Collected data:
+ + + + + + +
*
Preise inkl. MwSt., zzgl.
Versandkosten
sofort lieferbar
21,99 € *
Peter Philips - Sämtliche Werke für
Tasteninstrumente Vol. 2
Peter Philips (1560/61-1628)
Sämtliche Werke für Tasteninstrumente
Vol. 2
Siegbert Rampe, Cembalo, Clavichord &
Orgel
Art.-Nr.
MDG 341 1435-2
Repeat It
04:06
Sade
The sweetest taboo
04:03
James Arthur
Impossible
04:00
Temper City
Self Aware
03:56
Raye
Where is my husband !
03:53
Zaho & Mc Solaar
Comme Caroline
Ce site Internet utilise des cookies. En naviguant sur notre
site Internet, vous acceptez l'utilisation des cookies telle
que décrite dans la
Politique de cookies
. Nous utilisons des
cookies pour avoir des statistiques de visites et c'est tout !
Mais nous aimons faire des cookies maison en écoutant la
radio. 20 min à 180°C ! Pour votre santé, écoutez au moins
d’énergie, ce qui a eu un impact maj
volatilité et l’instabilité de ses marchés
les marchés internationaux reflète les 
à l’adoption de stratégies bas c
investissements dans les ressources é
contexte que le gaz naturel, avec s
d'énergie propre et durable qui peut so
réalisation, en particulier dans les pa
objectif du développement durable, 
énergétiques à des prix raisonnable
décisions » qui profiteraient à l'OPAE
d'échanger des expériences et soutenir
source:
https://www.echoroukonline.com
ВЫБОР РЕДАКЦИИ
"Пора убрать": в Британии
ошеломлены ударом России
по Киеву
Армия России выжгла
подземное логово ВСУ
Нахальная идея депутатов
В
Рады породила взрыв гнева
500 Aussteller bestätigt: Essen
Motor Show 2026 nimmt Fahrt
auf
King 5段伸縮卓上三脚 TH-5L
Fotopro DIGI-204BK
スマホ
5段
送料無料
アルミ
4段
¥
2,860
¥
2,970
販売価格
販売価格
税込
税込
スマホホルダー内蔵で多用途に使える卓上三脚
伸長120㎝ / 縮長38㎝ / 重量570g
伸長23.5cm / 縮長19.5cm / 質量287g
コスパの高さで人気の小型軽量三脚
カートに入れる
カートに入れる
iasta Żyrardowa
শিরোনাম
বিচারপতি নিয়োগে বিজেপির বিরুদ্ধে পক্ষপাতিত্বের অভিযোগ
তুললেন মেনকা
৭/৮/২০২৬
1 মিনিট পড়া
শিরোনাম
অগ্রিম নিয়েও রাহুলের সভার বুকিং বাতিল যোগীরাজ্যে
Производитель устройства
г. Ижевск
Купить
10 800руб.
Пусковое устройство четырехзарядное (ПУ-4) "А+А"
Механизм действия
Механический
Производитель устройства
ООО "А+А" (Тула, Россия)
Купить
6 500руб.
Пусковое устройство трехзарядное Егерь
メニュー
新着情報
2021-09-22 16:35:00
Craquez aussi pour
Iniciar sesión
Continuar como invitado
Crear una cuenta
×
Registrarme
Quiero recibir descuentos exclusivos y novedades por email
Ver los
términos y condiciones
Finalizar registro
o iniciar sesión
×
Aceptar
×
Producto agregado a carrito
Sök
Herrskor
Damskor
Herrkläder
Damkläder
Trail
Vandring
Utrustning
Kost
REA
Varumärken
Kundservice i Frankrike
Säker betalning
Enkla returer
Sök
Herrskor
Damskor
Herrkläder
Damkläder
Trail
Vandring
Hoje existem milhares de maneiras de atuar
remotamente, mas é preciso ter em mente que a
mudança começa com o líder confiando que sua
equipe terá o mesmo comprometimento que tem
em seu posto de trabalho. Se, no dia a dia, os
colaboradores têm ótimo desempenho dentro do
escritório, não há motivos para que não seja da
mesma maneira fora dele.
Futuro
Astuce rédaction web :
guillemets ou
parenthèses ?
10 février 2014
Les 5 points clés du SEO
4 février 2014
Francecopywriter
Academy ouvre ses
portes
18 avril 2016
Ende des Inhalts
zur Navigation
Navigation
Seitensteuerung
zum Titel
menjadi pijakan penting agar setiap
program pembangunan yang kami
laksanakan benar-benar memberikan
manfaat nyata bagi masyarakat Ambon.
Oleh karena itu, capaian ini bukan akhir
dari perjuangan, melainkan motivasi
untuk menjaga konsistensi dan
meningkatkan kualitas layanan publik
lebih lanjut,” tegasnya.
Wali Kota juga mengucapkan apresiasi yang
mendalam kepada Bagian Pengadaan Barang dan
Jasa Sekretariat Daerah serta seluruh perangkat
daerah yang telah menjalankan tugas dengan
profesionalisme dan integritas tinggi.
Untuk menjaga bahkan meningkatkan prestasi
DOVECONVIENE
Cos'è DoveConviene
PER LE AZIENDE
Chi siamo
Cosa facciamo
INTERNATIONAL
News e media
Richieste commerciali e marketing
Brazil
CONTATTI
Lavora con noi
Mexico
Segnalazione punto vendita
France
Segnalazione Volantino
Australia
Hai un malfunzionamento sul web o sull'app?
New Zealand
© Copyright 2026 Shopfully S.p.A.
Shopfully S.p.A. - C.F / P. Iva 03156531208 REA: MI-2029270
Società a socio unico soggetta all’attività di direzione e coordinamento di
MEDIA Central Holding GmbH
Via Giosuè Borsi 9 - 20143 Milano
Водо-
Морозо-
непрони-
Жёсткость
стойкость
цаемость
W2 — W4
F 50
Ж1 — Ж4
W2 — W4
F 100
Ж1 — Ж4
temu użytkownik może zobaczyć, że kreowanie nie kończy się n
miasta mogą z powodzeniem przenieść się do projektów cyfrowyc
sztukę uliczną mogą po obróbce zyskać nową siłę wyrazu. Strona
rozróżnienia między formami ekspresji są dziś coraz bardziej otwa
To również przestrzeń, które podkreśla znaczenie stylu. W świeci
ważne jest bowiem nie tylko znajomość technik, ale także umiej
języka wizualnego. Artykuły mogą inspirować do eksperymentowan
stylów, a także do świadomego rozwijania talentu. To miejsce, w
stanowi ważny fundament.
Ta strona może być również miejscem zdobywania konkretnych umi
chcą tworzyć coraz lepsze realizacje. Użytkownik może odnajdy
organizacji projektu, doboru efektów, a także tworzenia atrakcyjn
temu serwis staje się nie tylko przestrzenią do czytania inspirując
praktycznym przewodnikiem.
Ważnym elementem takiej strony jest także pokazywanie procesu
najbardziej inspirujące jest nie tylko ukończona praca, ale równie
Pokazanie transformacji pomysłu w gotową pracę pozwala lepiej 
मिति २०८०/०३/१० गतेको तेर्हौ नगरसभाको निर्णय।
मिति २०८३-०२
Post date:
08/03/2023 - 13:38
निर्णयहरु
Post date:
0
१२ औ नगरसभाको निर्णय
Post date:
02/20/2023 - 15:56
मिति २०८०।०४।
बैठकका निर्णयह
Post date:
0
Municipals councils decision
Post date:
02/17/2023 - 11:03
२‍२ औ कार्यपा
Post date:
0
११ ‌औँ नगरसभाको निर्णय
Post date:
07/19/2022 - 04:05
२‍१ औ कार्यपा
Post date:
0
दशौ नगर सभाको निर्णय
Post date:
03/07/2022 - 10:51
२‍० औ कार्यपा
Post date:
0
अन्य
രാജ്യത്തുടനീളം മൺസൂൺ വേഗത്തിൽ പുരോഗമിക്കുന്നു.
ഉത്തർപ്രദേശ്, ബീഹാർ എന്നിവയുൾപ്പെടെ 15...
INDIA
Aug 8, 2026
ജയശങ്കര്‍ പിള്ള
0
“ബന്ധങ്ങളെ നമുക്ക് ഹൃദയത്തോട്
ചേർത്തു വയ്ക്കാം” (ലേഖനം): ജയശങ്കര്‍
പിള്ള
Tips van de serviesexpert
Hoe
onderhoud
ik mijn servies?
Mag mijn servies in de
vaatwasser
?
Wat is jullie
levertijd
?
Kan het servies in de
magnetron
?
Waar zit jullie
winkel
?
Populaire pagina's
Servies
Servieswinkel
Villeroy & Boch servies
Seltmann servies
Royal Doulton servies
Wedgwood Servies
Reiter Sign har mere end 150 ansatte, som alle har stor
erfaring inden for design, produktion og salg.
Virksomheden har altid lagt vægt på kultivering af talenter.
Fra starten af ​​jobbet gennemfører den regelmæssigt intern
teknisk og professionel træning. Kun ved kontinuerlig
+ + + + + + +
§ Exercise details: Could you rewrite the records from their start through the line containing "Nous utilisons des", putting "témoins" wherever "cookies" appears and leaving everything else as it is?

§ Task solution:
*
Preise inkl. MwSt., zzgl.
Versandkosten
sofort lieferbar
21,99 € *
Peter Philips - Sämtliche Werke für
Tasteninstrumente Vol. 2
Peter Philips (1560/61-1628)
Sämtliche Werke für Tasteninstrumente
Vol. 2
Siegbert Rampe, Cembalo, Clavichord &
Orgel
Art.-Nr.
MDG 341 1435-2
Repeat It
04:06
Sade
The sweetest taboo
04:03
James Arthur
Impossible
04:00
Temper City
Self Aware
03:56
Raye
Where is my husband !
03:53
Zaho & Mc Solaar
Comme Caroline
Ce site Internet utilise des témoins. En naviguant sur notre
site Internet, vous acceptez l'utilisation des témoins telle
que décrite dans la
Politique de témoins
. Nous utilisons des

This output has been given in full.